I don’t know why it took me so long to get this book. It took years for me to decide to order it, and another three months to actually read it. Do yourself a favor if you haven’t read this one and read it as soon as possible.
Sandra Felton is one of Us. As I was reading the book, I kept feeling flashes of recognition. She pegged me exactly. In fact, at one point, she mentioned how a Cleanie would pick up a speck of lint from the carpet, while a Messie would pass it by and decide it was time to vacuum (with the unspoken assumption that she would not get around to the vacuuming.) As I read that, I remembered the tangled ball of thread on the living room floor that I hadn’t bothered to pick up because I was going to vacuum (eventually.)
This book is inspiring, not necessarily because of her tips and advice, but because she acknowledges one thing that so few others do: this will always be a battle for us, and most of us will never be Cleanies. Most of us don’t even want to be Cleanies! We just want to be average. It is refreshing to have a book tell us how to be an average housekeeper.

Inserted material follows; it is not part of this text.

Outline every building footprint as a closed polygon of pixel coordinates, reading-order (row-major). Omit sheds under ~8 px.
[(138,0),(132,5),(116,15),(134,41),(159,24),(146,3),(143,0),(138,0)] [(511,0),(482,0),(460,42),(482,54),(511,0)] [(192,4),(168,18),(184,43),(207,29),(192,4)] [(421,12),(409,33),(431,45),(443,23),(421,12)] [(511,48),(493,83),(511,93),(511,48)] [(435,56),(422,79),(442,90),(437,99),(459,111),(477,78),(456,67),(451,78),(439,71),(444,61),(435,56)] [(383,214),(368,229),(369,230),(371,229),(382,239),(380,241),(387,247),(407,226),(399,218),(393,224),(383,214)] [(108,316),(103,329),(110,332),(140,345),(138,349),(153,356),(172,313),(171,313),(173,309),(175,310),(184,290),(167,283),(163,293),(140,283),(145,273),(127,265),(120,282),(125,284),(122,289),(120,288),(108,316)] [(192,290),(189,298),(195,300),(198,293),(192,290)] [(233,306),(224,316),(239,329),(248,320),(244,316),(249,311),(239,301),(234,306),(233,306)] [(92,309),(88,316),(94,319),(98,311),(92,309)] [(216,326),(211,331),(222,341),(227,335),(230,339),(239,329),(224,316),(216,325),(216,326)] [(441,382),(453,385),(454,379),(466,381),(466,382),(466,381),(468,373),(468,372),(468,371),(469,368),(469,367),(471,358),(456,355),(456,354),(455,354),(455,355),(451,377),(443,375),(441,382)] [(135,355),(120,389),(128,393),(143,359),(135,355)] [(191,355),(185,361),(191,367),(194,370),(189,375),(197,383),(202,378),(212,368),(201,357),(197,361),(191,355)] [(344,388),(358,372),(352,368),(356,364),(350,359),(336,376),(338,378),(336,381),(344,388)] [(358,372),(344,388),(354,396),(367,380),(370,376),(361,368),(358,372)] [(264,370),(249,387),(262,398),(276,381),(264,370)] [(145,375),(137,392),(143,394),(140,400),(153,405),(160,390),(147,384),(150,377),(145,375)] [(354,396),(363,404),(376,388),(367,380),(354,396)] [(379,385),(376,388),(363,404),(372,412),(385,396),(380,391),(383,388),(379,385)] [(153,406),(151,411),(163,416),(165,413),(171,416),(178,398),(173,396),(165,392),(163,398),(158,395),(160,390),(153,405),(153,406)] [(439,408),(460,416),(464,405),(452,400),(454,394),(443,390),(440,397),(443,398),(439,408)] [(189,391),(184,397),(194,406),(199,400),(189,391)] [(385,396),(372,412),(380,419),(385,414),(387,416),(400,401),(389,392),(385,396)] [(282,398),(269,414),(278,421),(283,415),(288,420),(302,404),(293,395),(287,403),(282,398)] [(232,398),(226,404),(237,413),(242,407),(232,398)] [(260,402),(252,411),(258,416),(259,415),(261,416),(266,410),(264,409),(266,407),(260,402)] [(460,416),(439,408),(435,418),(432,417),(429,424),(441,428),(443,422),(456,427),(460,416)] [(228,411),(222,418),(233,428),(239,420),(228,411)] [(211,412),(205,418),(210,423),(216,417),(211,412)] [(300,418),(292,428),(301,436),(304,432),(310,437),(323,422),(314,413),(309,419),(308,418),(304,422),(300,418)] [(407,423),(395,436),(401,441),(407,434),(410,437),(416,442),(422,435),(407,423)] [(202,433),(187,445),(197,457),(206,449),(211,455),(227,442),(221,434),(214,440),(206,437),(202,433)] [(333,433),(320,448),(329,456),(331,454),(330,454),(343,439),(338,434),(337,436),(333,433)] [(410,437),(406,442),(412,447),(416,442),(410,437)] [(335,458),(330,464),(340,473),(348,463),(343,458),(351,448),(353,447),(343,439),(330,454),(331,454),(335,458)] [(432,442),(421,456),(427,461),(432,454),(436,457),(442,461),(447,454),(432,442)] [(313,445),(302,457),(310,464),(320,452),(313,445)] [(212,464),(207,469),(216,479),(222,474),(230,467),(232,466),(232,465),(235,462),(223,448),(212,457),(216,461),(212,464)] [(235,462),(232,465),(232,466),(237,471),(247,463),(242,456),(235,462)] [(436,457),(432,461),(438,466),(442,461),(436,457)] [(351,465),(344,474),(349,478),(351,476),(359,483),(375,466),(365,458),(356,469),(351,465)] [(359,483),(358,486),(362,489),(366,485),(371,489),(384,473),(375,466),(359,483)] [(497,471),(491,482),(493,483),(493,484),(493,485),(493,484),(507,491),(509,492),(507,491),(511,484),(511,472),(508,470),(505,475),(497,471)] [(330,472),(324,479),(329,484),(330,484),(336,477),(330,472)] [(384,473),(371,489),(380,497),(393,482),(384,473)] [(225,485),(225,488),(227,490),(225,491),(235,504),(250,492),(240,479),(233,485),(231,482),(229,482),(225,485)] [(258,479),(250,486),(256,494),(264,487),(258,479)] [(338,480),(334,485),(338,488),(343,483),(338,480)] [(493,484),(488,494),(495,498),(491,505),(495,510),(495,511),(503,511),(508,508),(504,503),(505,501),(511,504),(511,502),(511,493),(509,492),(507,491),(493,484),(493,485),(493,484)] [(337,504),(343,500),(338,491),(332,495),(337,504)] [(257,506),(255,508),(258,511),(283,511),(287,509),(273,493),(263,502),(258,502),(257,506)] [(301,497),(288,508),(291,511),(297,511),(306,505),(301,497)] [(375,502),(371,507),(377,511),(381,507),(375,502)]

The book goes over both the Mount Vernon and the Mount Vesuvius methods of organizing. Don Aslett might shudder at the very nearly dash-and-stash method of Mount Vesuvius, but Felton also reminds us to DO something with the boxes. I plan to use the Mount Vesuvius method on my bedroom and the Mount Vernon method on the public areas of the house, more for maintenance than for core decluttering (most of the clutter has already ended up in my bedroom anyway.)
The New Messies Manual doesn’t really focus on the cleaning aspect of housecleaning. You’ll need another resource for that. But Felton does give tips on how to schedule cleaning and how to organize your day so you can get the cleaning done and still have a life.